The international response has been halfhearted at best. Entities like the United Nations and Amnesty International have collected information through interviews and satellite surveillance, yet, Myanmar still refuses to allow international aid. India, one of the most powerful countries in the region, has shown support to the Myanmar state by condemning ARSA and being hostile to Rohingya refugees. U.S. Ambassador to the UN Nikki Haley seems to tiptoe around the matter by similarly condemning Rohingya violence but reminding Myanmar to “adhere to international humanitarian law, which includes refraining from attacking innocent civilians and humanitarian workers.” In a situation of clear ethnic cleansing, politically delicate statements like these are insufficient.

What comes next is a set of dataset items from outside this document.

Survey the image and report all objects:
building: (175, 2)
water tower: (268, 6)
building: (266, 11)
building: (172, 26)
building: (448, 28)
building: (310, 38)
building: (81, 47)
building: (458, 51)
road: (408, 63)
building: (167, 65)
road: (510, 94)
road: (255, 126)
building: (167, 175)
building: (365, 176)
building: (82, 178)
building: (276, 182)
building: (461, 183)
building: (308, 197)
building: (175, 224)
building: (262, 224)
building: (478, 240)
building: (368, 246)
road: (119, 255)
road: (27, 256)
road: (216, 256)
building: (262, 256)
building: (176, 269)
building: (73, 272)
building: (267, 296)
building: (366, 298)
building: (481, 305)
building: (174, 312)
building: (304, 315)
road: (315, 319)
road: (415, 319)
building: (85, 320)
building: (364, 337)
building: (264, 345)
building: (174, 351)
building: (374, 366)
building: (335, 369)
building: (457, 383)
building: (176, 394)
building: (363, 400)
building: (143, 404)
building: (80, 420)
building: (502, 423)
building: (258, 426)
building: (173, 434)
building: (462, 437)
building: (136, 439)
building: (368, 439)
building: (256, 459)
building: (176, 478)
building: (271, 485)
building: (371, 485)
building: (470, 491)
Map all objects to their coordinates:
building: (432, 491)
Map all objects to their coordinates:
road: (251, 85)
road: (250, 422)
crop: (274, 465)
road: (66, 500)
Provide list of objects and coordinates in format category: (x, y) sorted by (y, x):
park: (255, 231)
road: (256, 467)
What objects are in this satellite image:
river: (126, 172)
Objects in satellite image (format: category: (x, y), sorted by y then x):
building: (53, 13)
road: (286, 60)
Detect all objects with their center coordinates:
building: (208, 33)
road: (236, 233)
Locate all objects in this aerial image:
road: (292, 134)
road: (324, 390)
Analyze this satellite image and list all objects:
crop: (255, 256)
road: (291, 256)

Human rights violations at this level and scale are painful to read about and not become stricken with grief. However, we must keep in mind that hope is still alive—the world is in the process of becoming a better place, and awareness of these topics is vital to that change. To those who are reading this, remember to treat yourself kindly. When the horrors of the world make you feel hopeless, remember the good that still exists. Remember to take a break every so often to recharge. Whenever I feel like the world is just too bad to improve, I remind myself of this quote by Anne Frank: “I hold onto my ideals because, in spite of everything, I still believe that people are good at heart.”
The Birmingham Islamic Society (BIS) will host a demonstration for Rohingyas outside the Hill Student Center on Saturday, September 16 at 12-1:30PM. The event is free and open to the public.